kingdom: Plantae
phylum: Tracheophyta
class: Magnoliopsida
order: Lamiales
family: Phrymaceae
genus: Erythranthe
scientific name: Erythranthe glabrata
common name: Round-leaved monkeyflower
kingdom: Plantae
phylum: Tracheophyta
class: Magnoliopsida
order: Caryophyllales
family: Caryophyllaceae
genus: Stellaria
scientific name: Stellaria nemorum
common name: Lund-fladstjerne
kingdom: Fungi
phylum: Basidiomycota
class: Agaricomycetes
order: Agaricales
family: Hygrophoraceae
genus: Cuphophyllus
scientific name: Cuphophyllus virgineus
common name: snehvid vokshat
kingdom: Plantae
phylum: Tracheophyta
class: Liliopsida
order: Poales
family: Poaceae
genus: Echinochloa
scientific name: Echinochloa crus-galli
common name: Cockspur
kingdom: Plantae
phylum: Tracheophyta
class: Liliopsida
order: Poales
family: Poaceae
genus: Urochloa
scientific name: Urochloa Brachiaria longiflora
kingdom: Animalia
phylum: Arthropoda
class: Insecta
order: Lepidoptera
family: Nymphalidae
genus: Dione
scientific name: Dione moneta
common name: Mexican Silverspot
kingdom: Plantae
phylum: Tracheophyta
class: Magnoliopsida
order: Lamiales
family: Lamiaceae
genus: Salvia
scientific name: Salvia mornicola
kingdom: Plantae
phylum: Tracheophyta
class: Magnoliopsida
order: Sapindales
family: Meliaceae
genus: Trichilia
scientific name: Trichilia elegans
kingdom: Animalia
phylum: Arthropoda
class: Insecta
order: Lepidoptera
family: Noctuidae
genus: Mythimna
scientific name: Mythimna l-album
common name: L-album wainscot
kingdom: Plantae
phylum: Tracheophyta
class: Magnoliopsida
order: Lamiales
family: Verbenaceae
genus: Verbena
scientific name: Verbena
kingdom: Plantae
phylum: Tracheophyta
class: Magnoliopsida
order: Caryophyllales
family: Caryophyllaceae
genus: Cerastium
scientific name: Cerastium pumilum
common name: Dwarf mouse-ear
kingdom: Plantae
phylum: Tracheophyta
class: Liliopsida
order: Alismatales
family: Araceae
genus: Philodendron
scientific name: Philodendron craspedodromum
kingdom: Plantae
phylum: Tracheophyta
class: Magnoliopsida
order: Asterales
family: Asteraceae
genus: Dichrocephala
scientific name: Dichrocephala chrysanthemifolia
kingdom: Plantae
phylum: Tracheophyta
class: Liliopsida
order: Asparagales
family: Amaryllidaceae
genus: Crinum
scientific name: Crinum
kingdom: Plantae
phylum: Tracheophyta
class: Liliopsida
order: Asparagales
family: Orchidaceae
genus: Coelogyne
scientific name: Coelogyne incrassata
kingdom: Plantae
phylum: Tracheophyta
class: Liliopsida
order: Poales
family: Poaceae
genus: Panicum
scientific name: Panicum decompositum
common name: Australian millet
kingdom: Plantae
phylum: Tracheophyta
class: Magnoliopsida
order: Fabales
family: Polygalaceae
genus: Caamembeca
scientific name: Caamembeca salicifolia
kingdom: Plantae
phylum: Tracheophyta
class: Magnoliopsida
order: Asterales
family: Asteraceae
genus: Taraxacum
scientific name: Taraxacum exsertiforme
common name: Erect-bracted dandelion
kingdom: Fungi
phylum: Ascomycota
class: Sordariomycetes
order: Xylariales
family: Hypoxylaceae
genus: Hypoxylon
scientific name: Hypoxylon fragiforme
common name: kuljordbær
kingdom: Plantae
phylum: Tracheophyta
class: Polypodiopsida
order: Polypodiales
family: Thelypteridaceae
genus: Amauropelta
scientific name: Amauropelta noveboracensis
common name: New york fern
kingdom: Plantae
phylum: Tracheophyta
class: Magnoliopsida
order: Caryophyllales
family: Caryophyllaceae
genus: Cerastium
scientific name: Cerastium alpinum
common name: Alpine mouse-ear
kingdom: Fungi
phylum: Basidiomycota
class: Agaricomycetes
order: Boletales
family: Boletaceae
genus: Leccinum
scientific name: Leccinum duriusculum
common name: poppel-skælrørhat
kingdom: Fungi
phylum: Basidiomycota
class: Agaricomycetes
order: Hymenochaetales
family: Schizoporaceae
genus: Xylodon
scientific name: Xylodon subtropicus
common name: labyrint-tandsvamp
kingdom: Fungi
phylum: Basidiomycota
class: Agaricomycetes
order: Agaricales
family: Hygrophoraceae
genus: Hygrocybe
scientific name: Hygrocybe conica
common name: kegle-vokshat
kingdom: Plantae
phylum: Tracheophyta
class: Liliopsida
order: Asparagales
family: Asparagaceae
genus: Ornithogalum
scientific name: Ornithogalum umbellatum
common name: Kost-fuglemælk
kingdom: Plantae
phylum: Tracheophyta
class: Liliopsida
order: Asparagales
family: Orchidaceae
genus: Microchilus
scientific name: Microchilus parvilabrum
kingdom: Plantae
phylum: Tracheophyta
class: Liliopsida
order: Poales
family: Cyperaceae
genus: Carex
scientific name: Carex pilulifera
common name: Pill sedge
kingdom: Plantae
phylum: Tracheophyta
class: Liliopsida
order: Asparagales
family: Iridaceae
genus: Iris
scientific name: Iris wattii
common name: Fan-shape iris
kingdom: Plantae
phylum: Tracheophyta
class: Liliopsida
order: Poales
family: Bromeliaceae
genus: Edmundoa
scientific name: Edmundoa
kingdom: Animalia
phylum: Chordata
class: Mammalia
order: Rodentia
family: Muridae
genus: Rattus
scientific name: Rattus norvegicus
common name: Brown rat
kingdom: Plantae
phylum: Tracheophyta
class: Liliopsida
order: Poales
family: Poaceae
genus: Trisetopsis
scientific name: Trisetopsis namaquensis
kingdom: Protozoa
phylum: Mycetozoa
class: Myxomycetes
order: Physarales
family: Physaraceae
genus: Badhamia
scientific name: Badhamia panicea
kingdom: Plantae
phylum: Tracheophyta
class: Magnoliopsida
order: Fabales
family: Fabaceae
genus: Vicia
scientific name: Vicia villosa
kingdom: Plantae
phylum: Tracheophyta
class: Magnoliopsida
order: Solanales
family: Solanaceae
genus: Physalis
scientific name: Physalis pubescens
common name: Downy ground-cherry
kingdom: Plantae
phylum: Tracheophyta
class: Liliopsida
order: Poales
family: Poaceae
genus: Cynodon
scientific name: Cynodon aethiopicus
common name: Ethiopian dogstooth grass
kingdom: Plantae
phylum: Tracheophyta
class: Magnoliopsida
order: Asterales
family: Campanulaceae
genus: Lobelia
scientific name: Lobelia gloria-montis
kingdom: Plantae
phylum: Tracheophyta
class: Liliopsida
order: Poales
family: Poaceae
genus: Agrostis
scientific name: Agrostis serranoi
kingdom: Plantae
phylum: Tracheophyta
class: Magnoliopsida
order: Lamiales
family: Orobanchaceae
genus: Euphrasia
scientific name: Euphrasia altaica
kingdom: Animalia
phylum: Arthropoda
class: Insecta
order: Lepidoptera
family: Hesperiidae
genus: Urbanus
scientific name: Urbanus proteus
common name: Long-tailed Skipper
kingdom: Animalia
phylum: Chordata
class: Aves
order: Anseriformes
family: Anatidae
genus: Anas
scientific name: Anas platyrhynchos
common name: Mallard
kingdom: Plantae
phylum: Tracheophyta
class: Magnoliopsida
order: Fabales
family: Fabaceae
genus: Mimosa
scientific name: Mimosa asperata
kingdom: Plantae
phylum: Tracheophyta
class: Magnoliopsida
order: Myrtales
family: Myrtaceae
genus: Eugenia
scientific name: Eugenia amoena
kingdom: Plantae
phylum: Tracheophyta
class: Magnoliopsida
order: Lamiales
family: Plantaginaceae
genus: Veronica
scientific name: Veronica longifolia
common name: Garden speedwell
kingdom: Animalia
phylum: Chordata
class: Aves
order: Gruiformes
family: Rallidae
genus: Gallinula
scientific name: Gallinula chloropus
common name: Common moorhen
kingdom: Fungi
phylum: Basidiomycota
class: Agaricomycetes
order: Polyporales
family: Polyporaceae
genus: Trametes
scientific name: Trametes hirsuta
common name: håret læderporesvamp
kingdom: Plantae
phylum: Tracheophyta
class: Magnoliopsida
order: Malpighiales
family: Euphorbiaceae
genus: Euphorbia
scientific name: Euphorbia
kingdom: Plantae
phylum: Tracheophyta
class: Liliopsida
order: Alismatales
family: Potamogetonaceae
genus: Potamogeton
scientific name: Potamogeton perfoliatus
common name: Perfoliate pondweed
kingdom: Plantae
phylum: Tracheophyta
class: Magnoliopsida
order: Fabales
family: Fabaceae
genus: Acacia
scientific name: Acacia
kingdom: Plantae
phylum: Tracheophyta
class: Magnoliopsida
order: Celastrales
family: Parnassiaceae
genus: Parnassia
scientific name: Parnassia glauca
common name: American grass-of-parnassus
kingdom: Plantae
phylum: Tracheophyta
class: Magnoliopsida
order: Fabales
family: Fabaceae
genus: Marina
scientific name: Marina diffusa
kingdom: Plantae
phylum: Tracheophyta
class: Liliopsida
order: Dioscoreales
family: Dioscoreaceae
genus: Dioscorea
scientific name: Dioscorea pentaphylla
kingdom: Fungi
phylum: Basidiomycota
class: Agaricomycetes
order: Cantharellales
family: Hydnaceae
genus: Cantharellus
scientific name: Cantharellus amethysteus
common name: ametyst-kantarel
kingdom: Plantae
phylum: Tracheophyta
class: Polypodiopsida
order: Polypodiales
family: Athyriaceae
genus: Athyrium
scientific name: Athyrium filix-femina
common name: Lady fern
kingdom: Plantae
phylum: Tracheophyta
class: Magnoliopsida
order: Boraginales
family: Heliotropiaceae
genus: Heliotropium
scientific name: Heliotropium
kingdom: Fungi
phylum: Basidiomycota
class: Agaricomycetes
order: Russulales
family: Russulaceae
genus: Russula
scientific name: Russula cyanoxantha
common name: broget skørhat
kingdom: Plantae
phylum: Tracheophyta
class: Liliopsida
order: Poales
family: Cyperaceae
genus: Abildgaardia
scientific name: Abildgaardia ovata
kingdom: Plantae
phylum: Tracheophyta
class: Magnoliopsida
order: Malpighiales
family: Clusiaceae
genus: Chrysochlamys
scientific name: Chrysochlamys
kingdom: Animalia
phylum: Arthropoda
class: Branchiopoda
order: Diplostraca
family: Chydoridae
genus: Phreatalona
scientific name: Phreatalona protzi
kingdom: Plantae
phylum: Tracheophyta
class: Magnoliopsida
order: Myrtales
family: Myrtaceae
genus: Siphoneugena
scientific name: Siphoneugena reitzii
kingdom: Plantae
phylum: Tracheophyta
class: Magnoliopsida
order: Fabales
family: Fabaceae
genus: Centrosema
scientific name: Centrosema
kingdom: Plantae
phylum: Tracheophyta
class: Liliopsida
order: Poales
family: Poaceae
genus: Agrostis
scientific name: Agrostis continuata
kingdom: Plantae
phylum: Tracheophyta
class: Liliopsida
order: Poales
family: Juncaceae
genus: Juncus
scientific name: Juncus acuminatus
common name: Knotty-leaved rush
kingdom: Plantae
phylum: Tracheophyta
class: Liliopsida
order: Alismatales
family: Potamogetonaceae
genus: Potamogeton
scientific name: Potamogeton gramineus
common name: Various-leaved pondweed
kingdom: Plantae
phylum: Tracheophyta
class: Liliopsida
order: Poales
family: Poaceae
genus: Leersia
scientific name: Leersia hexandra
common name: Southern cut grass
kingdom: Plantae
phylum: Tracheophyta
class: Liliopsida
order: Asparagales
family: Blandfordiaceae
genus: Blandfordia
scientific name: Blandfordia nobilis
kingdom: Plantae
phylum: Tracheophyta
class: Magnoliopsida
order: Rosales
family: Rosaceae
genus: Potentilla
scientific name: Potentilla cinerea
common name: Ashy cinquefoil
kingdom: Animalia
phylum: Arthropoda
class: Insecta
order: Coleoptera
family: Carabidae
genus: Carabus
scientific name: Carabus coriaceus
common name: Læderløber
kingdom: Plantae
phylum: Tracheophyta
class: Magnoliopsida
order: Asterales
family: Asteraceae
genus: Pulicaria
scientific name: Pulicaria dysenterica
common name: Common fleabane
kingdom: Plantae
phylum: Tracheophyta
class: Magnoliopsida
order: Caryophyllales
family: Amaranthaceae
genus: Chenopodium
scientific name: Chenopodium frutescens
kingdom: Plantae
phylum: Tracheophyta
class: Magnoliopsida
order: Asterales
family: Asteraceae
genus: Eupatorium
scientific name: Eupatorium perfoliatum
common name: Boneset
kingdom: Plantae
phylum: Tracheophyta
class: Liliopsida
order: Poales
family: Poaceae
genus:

-------------------------

PROBLEM DESCRIPTION: Arrange everything from the start of the data down to the line containing "common name: Lund-fladstjerne" as a two-column CSV headed rank and name. Give one row per line, put each value in double quotes, and replace any line breaks with spaces.

SOLUTION FOR THIS EXERCISE:
rank,name
"kingdom:","Plantae"
"phylum:","Tracheophyta"
"class:","Magnoliopsida"
"order:","Lamiales"
"family:","Phrymaceae"
"genus:","Erythranthe"
"scientific name:","Erythranthe glabrata"
"common name:","Round-leaved monkeyflower"
"kingdom:","Plantae"
"phylum:","Tracheophyta"
"class:","Magnoliopsida"
"order:","Caryophyllales"
"family:","Caryophyllaceae"
"genus:","Stellaria"
"scientific name:","Stellaria nemorum"
"common name:","Lund-fladstjerne"